Un altro elemento centrale è il tema della fuga: il protagonista fugge da se stesso, dalle relazioni fallimentari, dalla propria incapacità di scrivere, eppure ogni fuga si rivela una nuova prigione. Anche la fuga dalla propria terra d’origine e la migrazione diventano simboli di una libertà illusoria, un disperato tentativo di lasciarsi alle spalle un passato opprimente, senza però riuscire a trovare una reale redenzione o via d’uscita.
L'isolamento non è solo emotivo, ma anche sociale. Il protagonista vive in un mondo in cui la miseria umana si riflette nella sua vita quotidiana: gli spazi vuoti, gli appartamenti trascurati, le città senza identità. Questo ambiente contribuisce ad alimentare il senso di insignificanza che pervade i personaggi. Sono intrappolati in un sistema in cui non trovano alcuno scopo o valore duraturo. La loro esistenza si svolge ai margini, lontano da qualsiasi comunità, in un mondo che sembra ridursi alla mera sopravvivenza.

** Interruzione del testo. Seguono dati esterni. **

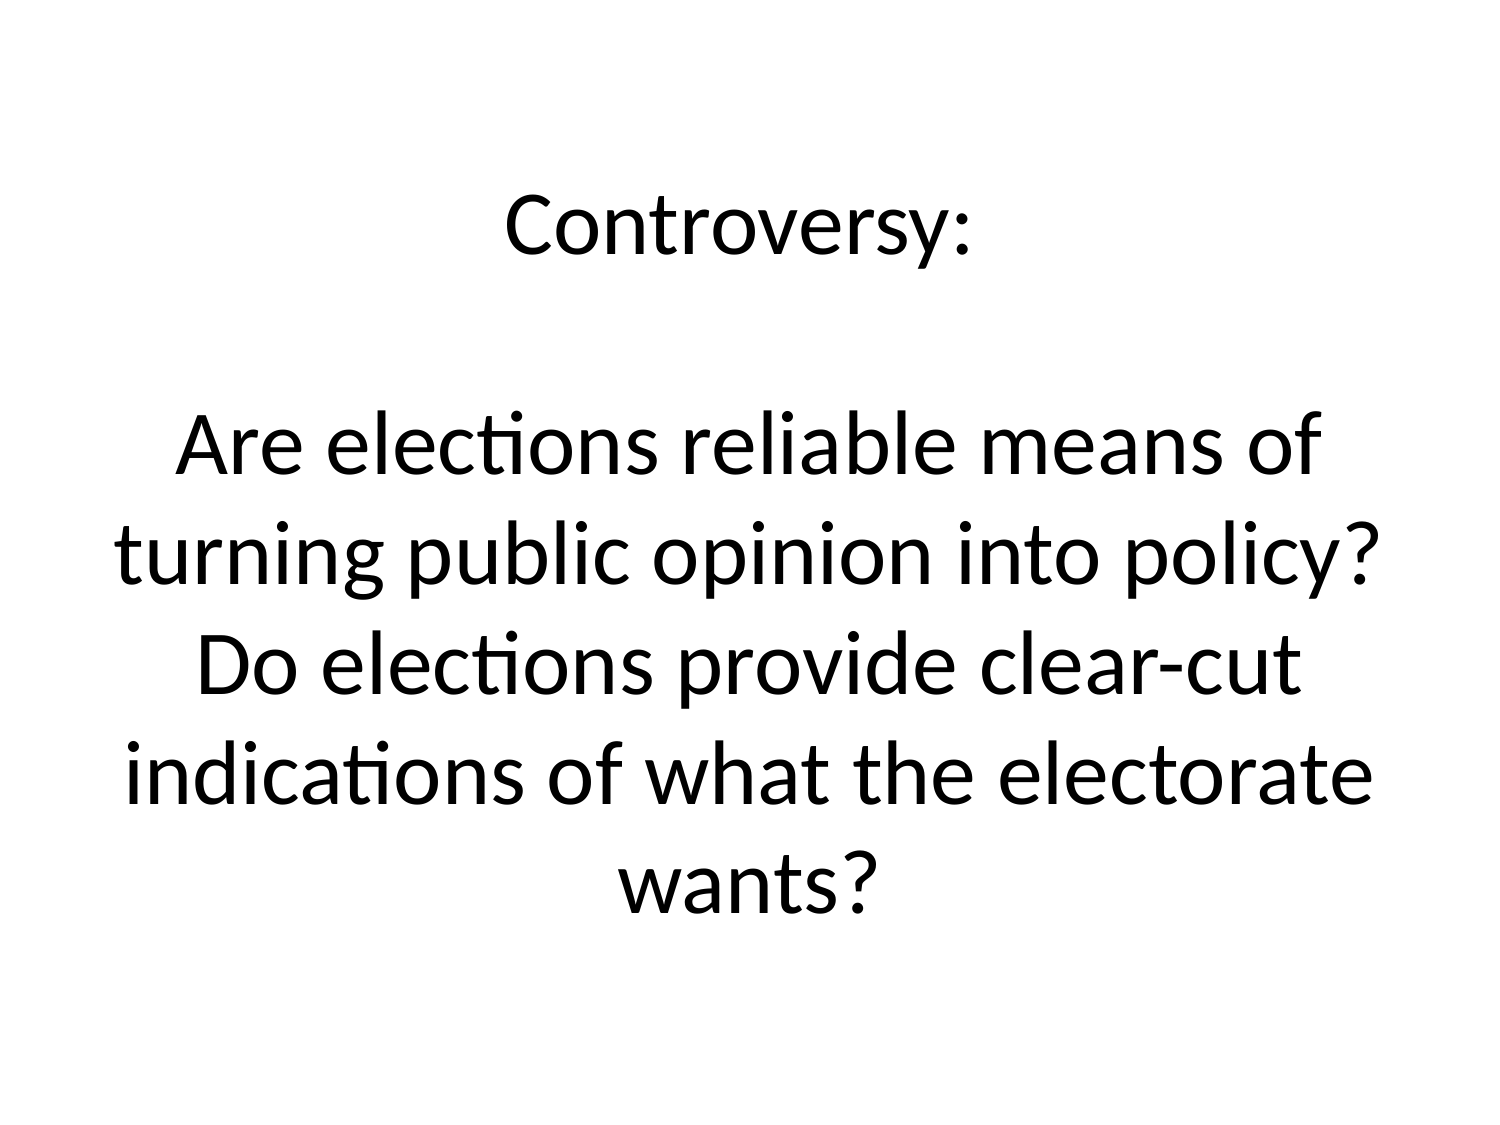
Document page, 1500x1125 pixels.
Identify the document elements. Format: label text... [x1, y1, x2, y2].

title Controversy: Are elections reliable means of turning public opinion into policy? Do elections provide clear-cut indications of what the electorate wants? [74, 44, 1426, 1051]
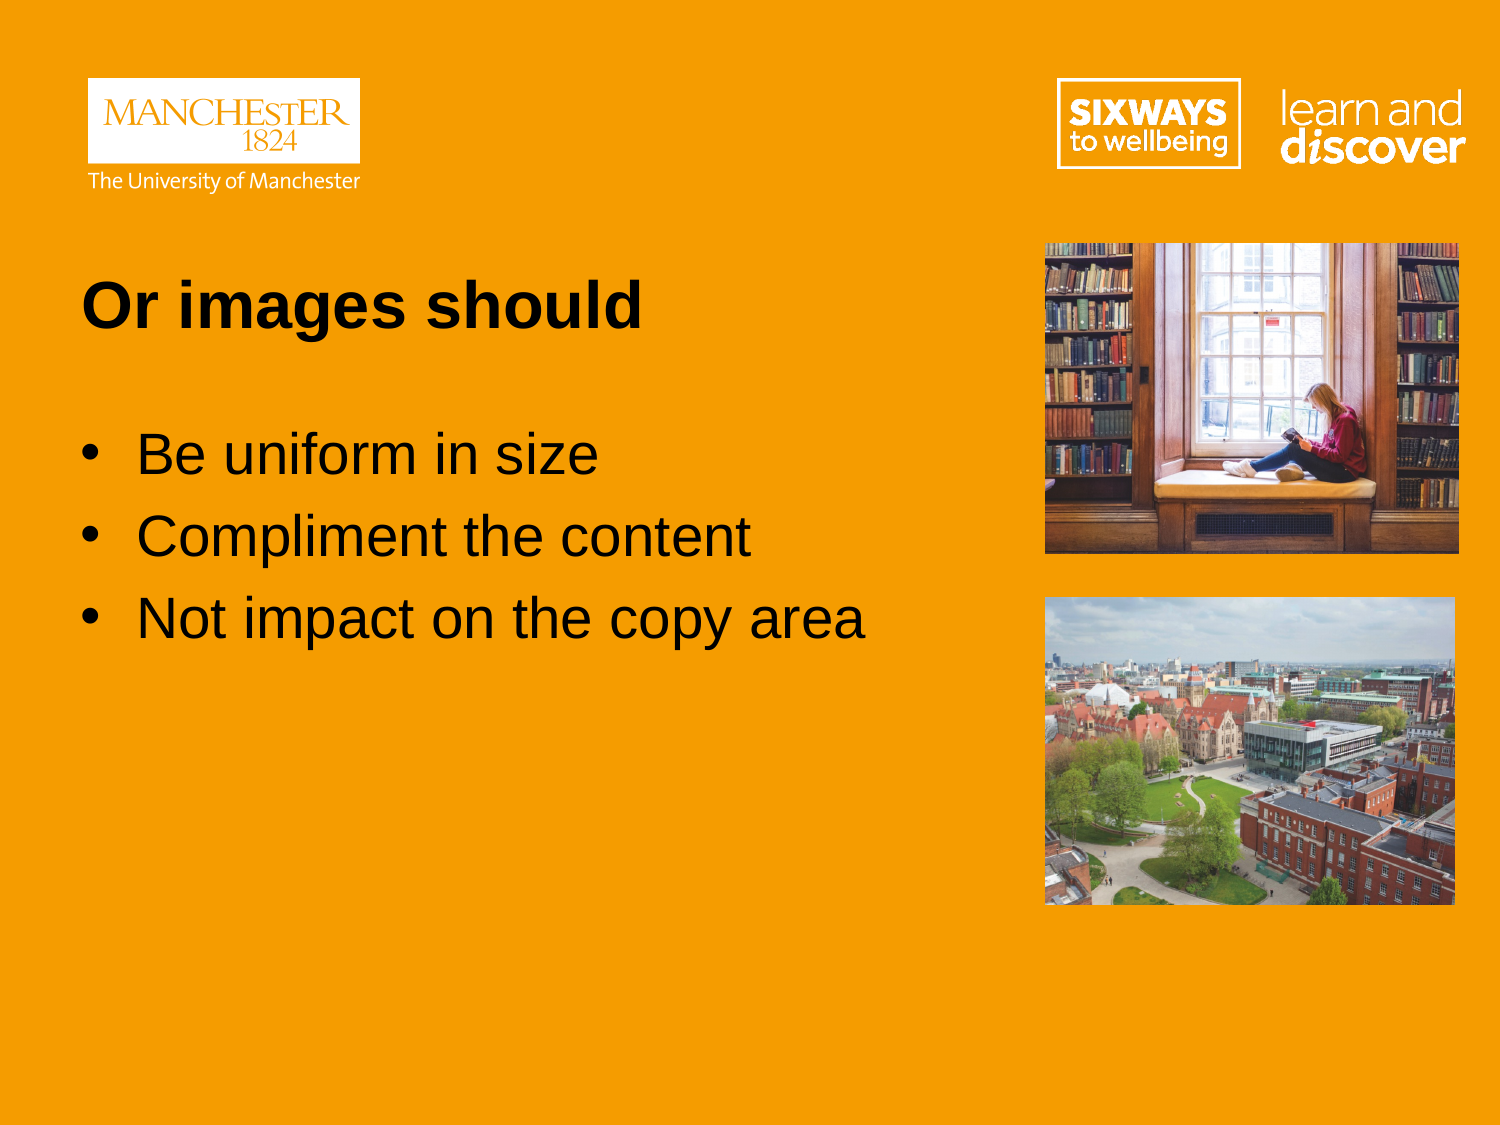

Il tema della migrazione, affrontato brevemente attraverso i ricordi e le esperienze familiari, aggiunge una dimensione politica e sociale al testo. Le difficoltà di chi cerca una vita migliore altrove, spesso abbandonando famiglia e radici, fanno eco al senso di dislocazione e perdita che attraversa tutto il romanzo. Il protagonista, pur non essendo un migrante, vive comunque questa estraneità, come se fosse sempre in fuga da se stesso e dalle sue responsabilità.
Sul piano morale, il libro solleva questioni fondamentali sull’autenticità dell’esistenza e sull’etica del fallimento. I personaggi non sono eroi, né cercano redenzione: sono figure grigie, che tentano di sopravvivere nel vuoto delle loro vite. Ciò che emerge è una riflessione sull’umanità e sull’incapacità di trovare un significato in un mondo in cui il valore dell’individuo è continuamente messo in discussione. La domanda morale non riguarda tanto cosa sia giusto o sbagliato, quanto piuttosto se ci sia ancora spazio per l’empatia, per la connessione, in una società a pezzi.
La morte non è solo quella fisica, ma la morte simbolica di ogni singolo giorno in cui il protagonista si arrende un po’ di più alla propria condizione. La morte dell’amore, della speranza, della creatività, ma anche la morte sociale, rappresentata dalle vite di coloro che sono costretti a migrare, a sopravvivere ai margini, spinti dalla povertà e dall’emarginazione.
Ivana Sajko, con la sua scrittura brutale e lirica, ci consegna un ritratto potente di un’umanità sofferente, in bilico tra il desiderio di vivere e l’incapacità di farlo. Un testo che non lascia scampo e che risuona profondamente, costringendo il lettore a fare i conti con il vuoto e la solitudine che abitano ogni individuo.
Il titolo, d’altra parte, enfatizza la natura disgregata della vita moderna e la sofferenza invisibile che, giorno dopo giorno, distrugge pezzi di noi stessi, fino a farci sentire estranei persino alle nostre emozioni e alla nostra esistenza.